Я снова увидел Англию в 1830 году, через несколько месяцев после нашей июльской революции. В то время политическое правительство Англии было умеренным, разумным и мудрым. Оно стремилось, как делали лорд Пальмерстон, сэр Роберт Пиль, герцог Веллингтон после февральской революции, предотвратить столкновение на континенте между революцией и контрреволюцией. Тогда оно отказалось, как отказывалось и в 1848 году, быть участником антифранцузской или антиреспубликанской коалиции. Оно провозгласило не только право и независимость наций, но также право и независимость революций. Таким образом, оно гуманно избежало раздражения революционеров. Оно избавило Европу от кровопролития. Но в 1830 году именно нищета английских и ирландских пролетариев пугала взгляды и приводила в ужас мысли наблюдателей. Ирландия буквально умирала от истощения. Промышленные районы трех королевств, произведшие за пятнадцать лет мира больше, чем мир мог потребить, оставили избыток изделий — массы были истощены, изуродованы телом и духом, испорчены ненавистью к классу имущих. Фабриканты распустили армии рабочих без куска хлеба. Эти черные колонны в грязно-серых куртках усеивали проспекты и улицы Лондона, подобно колоннам насекомых, чьи гнезда были разорены и которые чернили землю под своими шагами.
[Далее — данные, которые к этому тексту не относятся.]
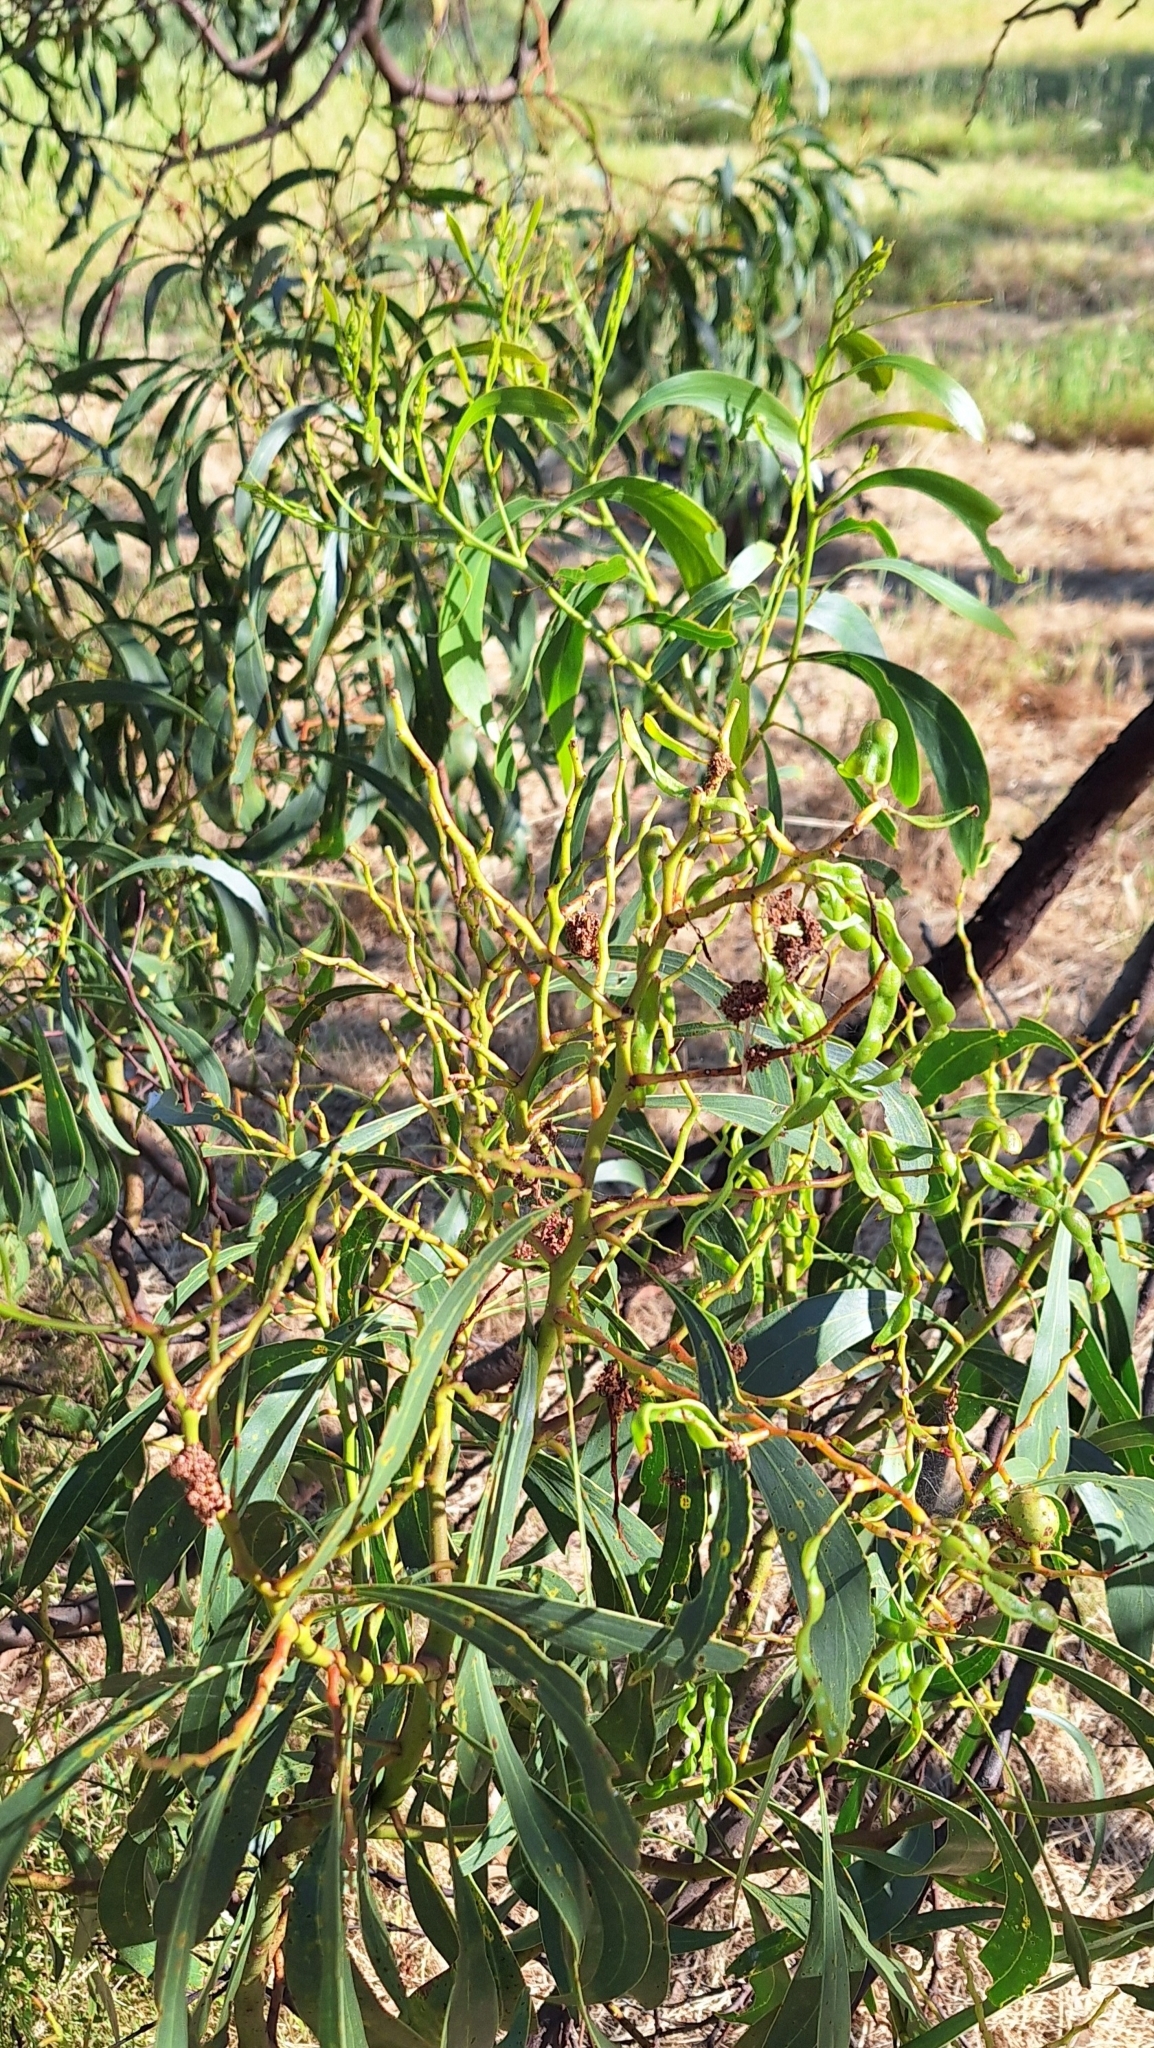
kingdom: Plantae
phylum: Tracheophyta
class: Magnoliopsida
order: Fabales
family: Fabaceae
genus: Acacia
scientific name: Acacia pycnantha
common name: Golden wattle
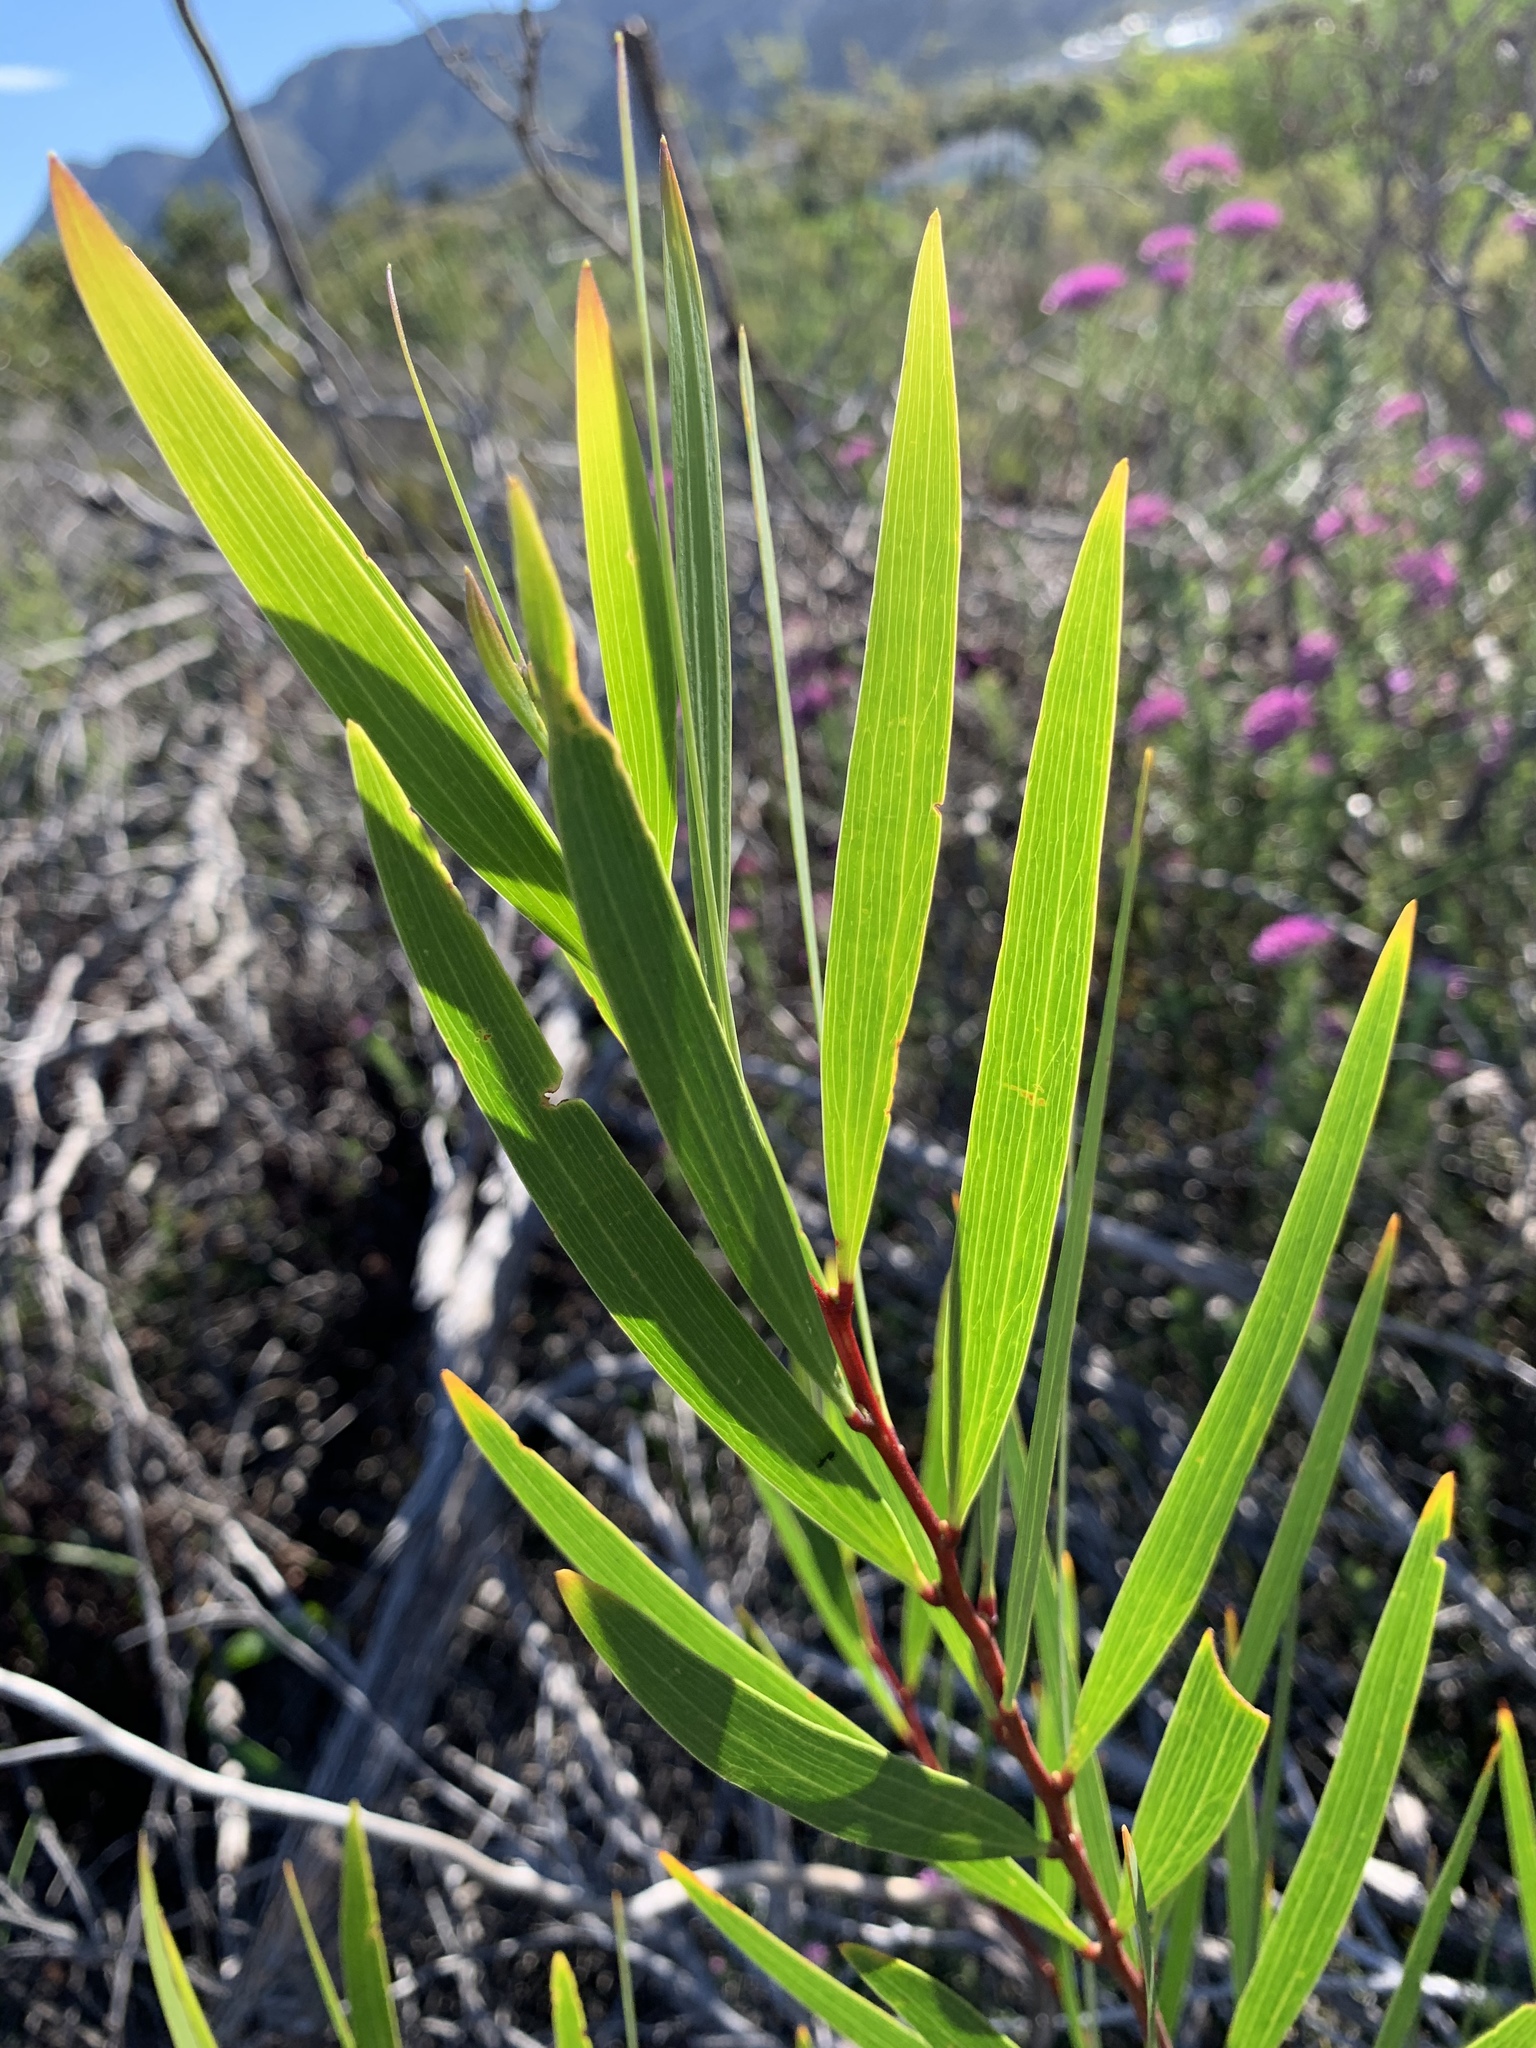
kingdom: Plantae
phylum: Tracheophyta
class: Magnoliopsida
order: Fabales
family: Fabaceae
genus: Acacia
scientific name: Acacia longifolia
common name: Sydney golden wattle
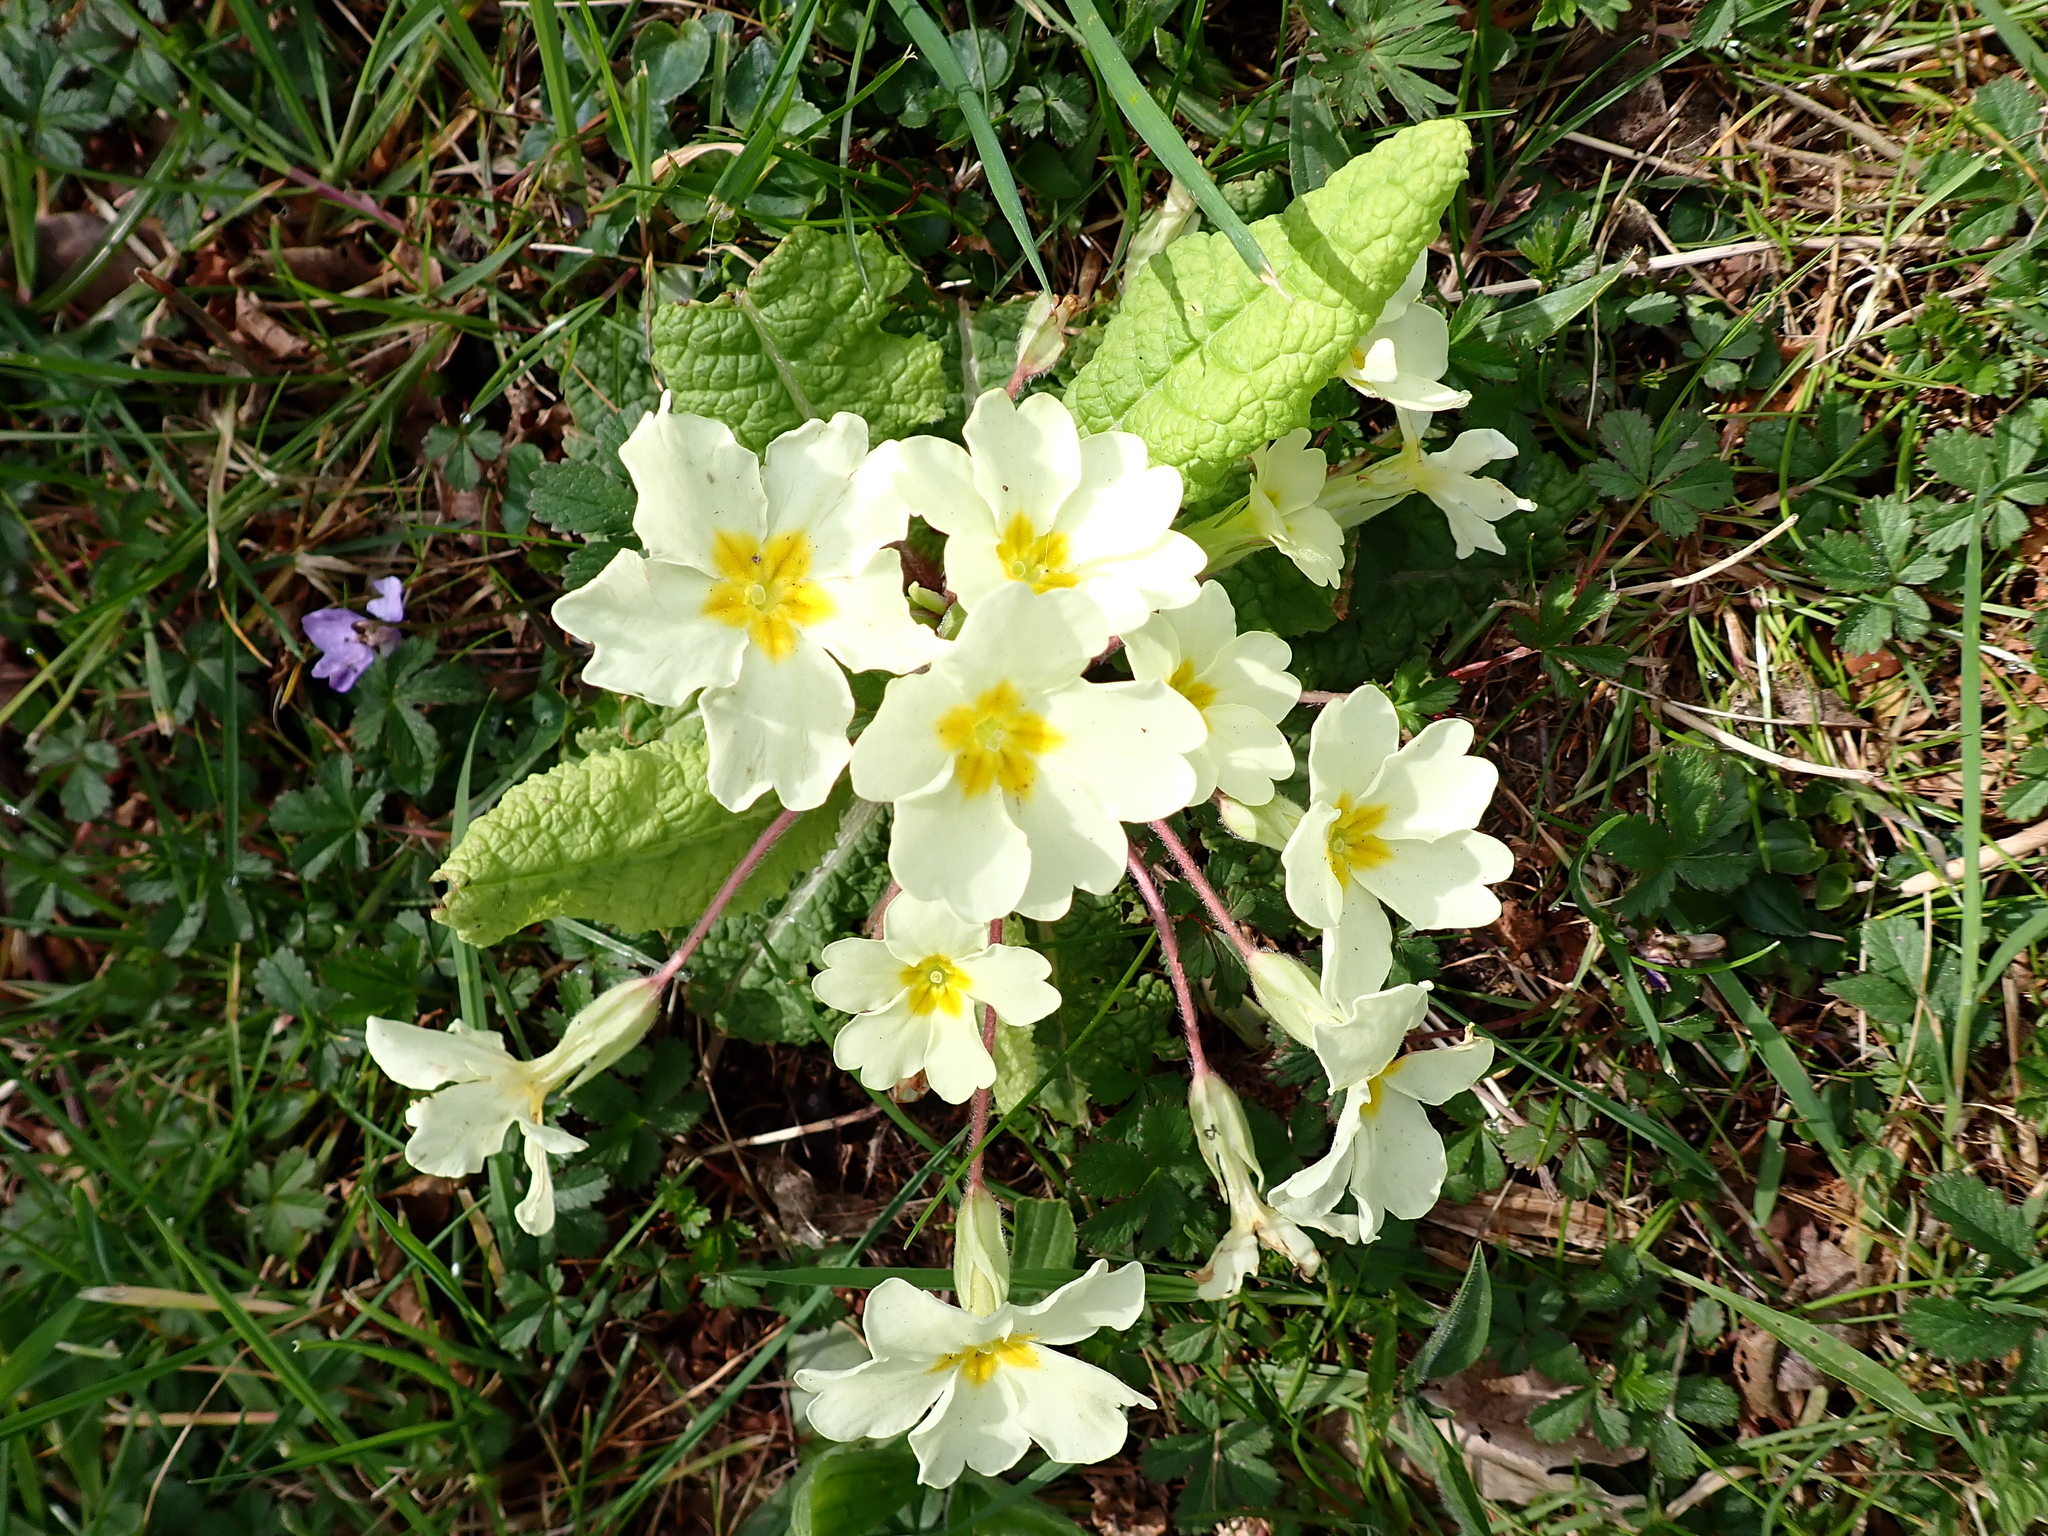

Пороки и ожесточение этих масс пролетариев, деградировавших от невежества и голода — их чередующаяся нищета и оргии — их беспорядочная скученность по возрастам, по полу, в притонах со зловонной соломой, их ночлежки в подвалах и на чердаках — их ужасающие крики, с которыми можно было столкнуться в определенные часы утра в некоторых переулках грязных районов Лондона, когда эти человеческие паразиты выползали на дневной свет с воплями, стонами или поистине сатанинским смехом, — все это заставило бы массы свободных существ искренне позавидовать участи черных рабов наших колоний, масс униженных и поротых, но, по крайней мере, ненавидимых! Это был набор в армию Мария; не хватало лишь знамени. Социальная война проступала там со всеми своими ужасами и безумствами — ее видели все, и я сам предчувствовал ее, как и все остальные. Эти симптомы казались мне столь очевидными свидетельствами надвигающегося краха конституции, которая позволяла своим порокам застаиваться и цвести пышным цветом, что, имея часть своего наследства в Англии, я поспешил вывезти его и поместить туда, где оно было бы защищено от крушения, которое казалось мне неизбежным. Во время этого аристократия и крупные землевладельцы Англии казались нечувствительными к этим предзнаменованиям социальной войны, шокировали глаза публики контрастом своей азиатской роскоши с этими бедствиями, отсутствовали в своих владениях целыми годами и путешествовали из Парижа в Неаполь и Флоренцию, в то же время пропагандируя спекулятивный или подстрекательский либерализм с либералами континента. Кто бы не дрожал за такую страну?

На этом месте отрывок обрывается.